Die Arbeitgeberin hat den Spruch der Einigungsstelle schon insoweit angegriffen, als diese ihre Zuständigkeit bejaht hat. Außerdem hat sie die Auffassung vertreten, bei den begehrten Auskünften über die Vergütungen der Service-Partner handele es sich um Geschäftsgeheimnisse. Das gehe schon daraus hervor, daß von den etwa 360.000 Beschäftigten der Arbeitgeberin abgesehen von einem Vorstandsmitglied nur vier Personen Kenntnis von der Höhe der fraglichen Vergütungen hätten. Es bestehe zudem eine enge personelle Beziehung zwischen dem Wirtschaftsausschuß und der Deutschen Postgewerkschaft, dem sozialen Gegenspieler in sämtlichen das Unternehmen betreffenden Tarifverhandlungen. Mehrere Mitglieder des Wirtschaftsausschusses gehörten dem Hauptvorstand oder der Tarifkommission der Postgewerkschaft an und hätten an Tarifverhandlungen teilgenommen. Die begehrten Informationen würden daher zu einer Schwächung der Verhandlungsposition der Arbeitgeberin bei den Tarifverhandlungen führen. Dementsprechend hat die Arbeitgeberin in dem Beschlußverfahren vor dem Arbeitsgericht Bonn – 1 BV 61/98 – beantragt,
- festzustellen, daß der Spruch der Einigungsstelle vom 5. Juni 1998 unwirksam ist;
hilfsweise,
festzustellen, daß der Spruch der Einigungsstelle vom 05.06.1998 insoweit unwirksam ist, als die Einigungsstelle die Verpflichtung der Beteiligten zu 1) bejaht hat, dem Ausschuß für wirtschaftliche Angelegenheiten die folgende Information zukommen zu lassen:
Quartalsweise die Angabe der nach Produkten getrennten durchschnittlichen Beträge (Gesamtsumme geteilt durch die Anzahl der jeweiligen Sendungen, die im Rahmen des Projektes „PZS” – Stand 05.06.1998 – von den Vertragspartnern verteilt werden), die den Vertragspartnern für die von diesen zu erbringenden Leistungen bezahlt werden.
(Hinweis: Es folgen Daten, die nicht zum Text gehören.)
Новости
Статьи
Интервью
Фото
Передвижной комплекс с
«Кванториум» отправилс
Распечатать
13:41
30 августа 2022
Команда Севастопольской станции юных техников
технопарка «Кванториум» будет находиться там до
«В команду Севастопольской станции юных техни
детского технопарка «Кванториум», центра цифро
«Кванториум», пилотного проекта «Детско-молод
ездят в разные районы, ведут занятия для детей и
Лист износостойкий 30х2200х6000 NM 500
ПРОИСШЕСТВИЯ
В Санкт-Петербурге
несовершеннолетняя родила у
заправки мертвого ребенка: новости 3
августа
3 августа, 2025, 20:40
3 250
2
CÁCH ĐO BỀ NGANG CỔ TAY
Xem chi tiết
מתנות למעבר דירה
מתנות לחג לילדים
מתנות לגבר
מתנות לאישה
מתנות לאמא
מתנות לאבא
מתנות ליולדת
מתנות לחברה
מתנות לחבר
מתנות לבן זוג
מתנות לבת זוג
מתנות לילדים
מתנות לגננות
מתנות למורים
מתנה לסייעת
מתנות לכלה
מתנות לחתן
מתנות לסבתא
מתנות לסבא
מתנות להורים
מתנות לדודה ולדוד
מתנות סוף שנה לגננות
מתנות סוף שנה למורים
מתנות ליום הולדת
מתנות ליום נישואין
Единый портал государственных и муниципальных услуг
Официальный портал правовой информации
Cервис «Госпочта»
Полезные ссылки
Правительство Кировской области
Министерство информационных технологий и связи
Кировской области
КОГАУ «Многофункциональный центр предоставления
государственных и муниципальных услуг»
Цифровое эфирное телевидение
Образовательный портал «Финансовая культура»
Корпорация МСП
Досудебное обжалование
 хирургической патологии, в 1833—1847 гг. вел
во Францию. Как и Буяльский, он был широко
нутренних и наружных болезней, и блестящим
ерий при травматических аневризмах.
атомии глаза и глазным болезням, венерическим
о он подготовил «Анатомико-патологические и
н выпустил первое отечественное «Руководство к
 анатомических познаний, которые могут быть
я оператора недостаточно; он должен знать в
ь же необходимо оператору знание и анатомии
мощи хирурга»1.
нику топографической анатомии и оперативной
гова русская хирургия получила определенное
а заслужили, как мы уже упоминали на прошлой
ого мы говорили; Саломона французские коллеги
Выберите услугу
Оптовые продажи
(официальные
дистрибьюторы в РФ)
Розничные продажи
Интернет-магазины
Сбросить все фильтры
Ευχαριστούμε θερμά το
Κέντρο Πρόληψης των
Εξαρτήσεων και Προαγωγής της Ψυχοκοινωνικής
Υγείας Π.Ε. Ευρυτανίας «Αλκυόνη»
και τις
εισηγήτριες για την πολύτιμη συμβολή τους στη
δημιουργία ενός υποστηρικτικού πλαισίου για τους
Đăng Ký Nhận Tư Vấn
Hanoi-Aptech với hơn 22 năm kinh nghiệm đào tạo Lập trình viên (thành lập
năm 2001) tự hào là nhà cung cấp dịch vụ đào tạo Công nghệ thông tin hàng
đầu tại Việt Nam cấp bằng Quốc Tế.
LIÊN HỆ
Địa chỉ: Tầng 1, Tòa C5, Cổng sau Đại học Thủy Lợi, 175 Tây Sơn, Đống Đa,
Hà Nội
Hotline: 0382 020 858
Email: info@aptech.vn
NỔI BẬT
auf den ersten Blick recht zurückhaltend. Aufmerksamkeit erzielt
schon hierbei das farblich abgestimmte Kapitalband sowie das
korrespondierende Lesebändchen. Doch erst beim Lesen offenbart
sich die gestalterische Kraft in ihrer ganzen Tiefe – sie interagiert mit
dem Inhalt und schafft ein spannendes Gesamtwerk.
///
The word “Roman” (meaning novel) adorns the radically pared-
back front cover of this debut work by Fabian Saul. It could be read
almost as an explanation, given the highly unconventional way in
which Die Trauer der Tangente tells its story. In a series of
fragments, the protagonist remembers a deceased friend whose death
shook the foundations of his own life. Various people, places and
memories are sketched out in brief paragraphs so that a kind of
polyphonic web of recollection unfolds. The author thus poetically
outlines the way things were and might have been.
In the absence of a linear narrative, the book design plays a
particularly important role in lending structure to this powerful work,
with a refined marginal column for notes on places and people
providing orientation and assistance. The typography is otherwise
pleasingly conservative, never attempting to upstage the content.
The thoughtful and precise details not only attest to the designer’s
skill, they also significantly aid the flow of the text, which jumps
Der Gesamtbetriebsrat hat die Zuständigkeit der Einigungsstelle bejaht und die Auffassung vertreten, die Zurückweisung seines Hauptantrages und der Hilfsanträge zu 1) bis 3) durch die Einigungsstelle sei ermessensfehlerhaft gewesen. Die Einigungsstelle habe die Interessen der Belegschaft nicht angemessen berücksichtigt. Aus der Doppelmitgliedschaft von Personen in den verschiedenen betriebsverfassungsrechtlichen und gewerkschaftlichen Gremien und Funktionen dürfe keine Einschränkung der Informationsrechte des Wirtschaftsausschusses hergeleitet werden.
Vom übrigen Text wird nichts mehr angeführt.